In the absence of large-scale cohesive objectives that are revolutionary in nature and international in scope, at best resistance in the U.S. will continue to be reduced to ineffectual outlets and rituals of rage and have little real strategic value beyond groups experiencing a fleeting sense of solidarity and belonging. Tragically, this became the fate of organized labor in the U.S., but only after it largely evolved to reflect and embrace the structures of domination that it should have been resisting.

For those of us who are compelled to resist the various dimensions of the state-finance empire, we must first recognize its inherent ties to the foundational structures of the United States so as to abandon the ideologies that preserve them. This begins by repudiating the mythical origin story of the United States and the glorification of its duplicitous Constitution. Moreover, resistance must be more than a pragmatic undertaking that chases illusive state protections from a nation state that is despotically constituted. In essence, the foundational cultural political economy of the U.S. and its current globalized manifestation cannot be reformed and instead must be dismantled.

Still, it is important to honor the history of resistance against subjugation and struggles for state protections and emancipation in the U.S., for they are rich and vibrant, and often speak to Frederick Douglass’ 1857 declaration, “Power concedes nothing without a demand. It never did and never will.” Yet, the lesson attached to the Scorpion and the Frog fable is instructive in terms of fanciful strivings to transform the United States into a robustly democratic and equitable nation:

A scorpion asks a frog to carry him over a river. The frog voices her fear of being stung.

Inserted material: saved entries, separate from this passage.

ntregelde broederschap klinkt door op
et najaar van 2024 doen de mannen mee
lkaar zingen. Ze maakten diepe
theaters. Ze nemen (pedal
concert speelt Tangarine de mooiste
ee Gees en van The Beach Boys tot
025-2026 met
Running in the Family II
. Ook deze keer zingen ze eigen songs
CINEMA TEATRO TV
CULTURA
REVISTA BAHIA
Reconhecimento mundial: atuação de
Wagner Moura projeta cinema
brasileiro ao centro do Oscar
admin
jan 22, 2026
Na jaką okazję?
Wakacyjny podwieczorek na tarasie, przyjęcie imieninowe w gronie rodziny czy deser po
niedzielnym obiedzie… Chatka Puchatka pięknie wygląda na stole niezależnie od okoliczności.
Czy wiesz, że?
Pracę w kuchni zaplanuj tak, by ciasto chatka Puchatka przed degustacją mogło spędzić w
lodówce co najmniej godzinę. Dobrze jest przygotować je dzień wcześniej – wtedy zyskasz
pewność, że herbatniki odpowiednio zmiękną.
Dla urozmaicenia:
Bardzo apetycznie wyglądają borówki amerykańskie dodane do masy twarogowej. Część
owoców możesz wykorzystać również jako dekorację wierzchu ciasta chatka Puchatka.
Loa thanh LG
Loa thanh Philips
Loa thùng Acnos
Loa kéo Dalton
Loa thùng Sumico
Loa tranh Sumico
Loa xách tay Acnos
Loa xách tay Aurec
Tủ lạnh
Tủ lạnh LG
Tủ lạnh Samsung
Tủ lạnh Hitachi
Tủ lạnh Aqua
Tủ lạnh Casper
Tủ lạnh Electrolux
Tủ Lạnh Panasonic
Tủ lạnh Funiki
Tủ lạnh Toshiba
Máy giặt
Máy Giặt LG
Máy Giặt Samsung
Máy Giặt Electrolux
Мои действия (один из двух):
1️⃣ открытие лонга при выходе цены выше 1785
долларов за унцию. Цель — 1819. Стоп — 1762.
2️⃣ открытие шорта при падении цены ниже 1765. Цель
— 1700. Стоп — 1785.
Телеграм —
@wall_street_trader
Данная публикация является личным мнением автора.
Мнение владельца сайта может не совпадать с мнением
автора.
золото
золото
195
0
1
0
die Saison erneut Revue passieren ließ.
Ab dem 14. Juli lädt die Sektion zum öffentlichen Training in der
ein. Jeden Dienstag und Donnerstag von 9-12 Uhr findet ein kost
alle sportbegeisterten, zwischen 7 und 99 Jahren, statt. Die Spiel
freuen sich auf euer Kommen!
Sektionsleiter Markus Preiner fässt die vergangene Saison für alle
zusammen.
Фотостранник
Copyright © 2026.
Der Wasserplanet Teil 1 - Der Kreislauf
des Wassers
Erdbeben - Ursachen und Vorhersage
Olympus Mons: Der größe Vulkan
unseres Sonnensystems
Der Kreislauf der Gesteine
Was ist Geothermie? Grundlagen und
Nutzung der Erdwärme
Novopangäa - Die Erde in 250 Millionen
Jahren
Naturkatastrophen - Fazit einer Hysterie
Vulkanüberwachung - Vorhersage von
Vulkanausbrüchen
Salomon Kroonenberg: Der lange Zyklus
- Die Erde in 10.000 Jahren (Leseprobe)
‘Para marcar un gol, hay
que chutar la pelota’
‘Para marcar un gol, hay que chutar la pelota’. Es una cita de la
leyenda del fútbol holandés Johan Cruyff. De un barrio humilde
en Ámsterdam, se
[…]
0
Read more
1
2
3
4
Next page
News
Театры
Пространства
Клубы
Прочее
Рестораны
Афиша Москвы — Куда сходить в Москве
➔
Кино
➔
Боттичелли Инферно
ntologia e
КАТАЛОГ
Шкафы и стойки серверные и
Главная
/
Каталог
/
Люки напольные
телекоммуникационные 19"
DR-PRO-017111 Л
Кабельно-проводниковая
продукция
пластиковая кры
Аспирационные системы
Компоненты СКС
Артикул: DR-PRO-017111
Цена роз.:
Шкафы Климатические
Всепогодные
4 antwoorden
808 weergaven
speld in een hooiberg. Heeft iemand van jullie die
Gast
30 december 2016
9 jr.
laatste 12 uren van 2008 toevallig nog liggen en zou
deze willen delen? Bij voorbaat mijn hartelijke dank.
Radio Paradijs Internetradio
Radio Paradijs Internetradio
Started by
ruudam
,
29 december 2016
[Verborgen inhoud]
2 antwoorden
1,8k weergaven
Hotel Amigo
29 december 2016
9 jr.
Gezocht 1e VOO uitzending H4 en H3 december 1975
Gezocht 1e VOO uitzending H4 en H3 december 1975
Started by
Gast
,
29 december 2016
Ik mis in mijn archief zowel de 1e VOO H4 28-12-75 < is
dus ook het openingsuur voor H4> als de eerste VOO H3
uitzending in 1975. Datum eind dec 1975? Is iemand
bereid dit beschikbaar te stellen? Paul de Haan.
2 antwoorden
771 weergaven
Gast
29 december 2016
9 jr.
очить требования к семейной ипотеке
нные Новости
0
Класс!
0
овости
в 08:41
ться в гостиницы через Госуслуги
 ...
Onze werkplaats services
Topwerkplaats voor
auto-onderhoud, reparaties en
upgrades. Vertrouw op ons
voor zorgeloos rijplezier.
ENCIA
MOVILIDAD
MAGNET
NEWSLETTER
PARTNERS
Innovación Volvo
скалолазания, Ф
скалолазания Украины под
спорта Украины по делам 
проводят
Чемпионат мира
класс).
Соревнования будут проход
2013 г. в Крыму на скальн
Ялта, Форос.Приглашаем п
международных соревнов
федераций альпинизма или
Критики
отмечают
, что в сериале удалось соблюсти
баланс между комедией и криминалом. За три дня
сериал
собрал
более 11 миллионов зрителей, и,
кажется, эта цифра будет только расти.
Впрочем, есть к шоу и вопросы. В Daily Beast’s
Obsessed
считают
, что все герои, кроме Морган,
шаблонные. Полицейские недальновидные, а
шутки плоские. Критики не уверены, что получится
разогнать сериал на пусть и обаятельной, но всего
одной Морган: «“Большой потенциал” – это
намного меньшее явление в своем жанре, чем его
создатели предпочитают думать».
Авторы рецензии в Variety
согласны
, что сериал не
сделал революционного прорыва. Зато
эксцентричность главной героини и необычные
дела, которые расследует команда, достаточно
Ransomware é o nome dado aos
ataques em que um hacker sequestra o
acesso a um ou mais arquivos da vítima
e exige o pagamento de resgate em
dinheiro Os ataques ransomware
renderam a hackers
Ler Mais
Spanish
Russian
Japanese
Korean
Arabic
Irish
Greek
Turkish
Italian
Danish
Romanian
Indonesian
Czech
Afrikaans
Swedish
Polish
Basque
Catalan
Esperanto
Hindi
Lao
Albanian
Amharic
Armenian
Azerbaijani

The scorpion convinces the frog based on their shared interest to survive and get to the other side. The frog agrees. Midway across the river the scorpion stings the frog. When the frog asks the scorpion why, the scorpion replies… it’s my nature.

The underlying moral of the story is salient to what can be learned when the true history and character of the United States is unveiled: no change can be made in the character and behavior of the fundamentally vicious. Time and time again the foundational structures and institutions of the U.S. have proven to be just that, and much more.

Some say that to accept these understandings can lead to hopelessness, despair and apathy. Yet, to continue to believe in deceptive narratives that preserve fundamentally vicious constructs supports their intent: the suppression of creative forms of resistance guided by emancipatory imageries that forge lasting solidarities and the establishment of holistic and equitable approaches to organizing society. To be clear, the current structures of domination are on their own unsustainable and will in time collapse with dire consequences for all life on the planet then, and in the process of getting there. It is imperative for resistance strategies here and now to be guided by this understanding, with a focus on expediting the inevitable collapse, yet with significant ecological and humanistic infrastructure at the ready. Moreover, resistance here and now require us to focus our efforts on developing sites of resistance and alternative institutions that are grounded in environmental sustainability and emancipatory cultures, primarily led by those who are persistently subjugated by the current systems of domination.

These strategies therefore require revolutionary objectives that envision societies without national borders which divide and dehumanize and are rooted in the principles of participatory parity, collectivism, status equality and the equitable distribution of wealth. This vision is anchored by a fundamentally different construct of the public sphere, one that is constituted by a cultural political economy that is the antithesis of white supremacy capitalism, settler colonialism and heteropatriarchy.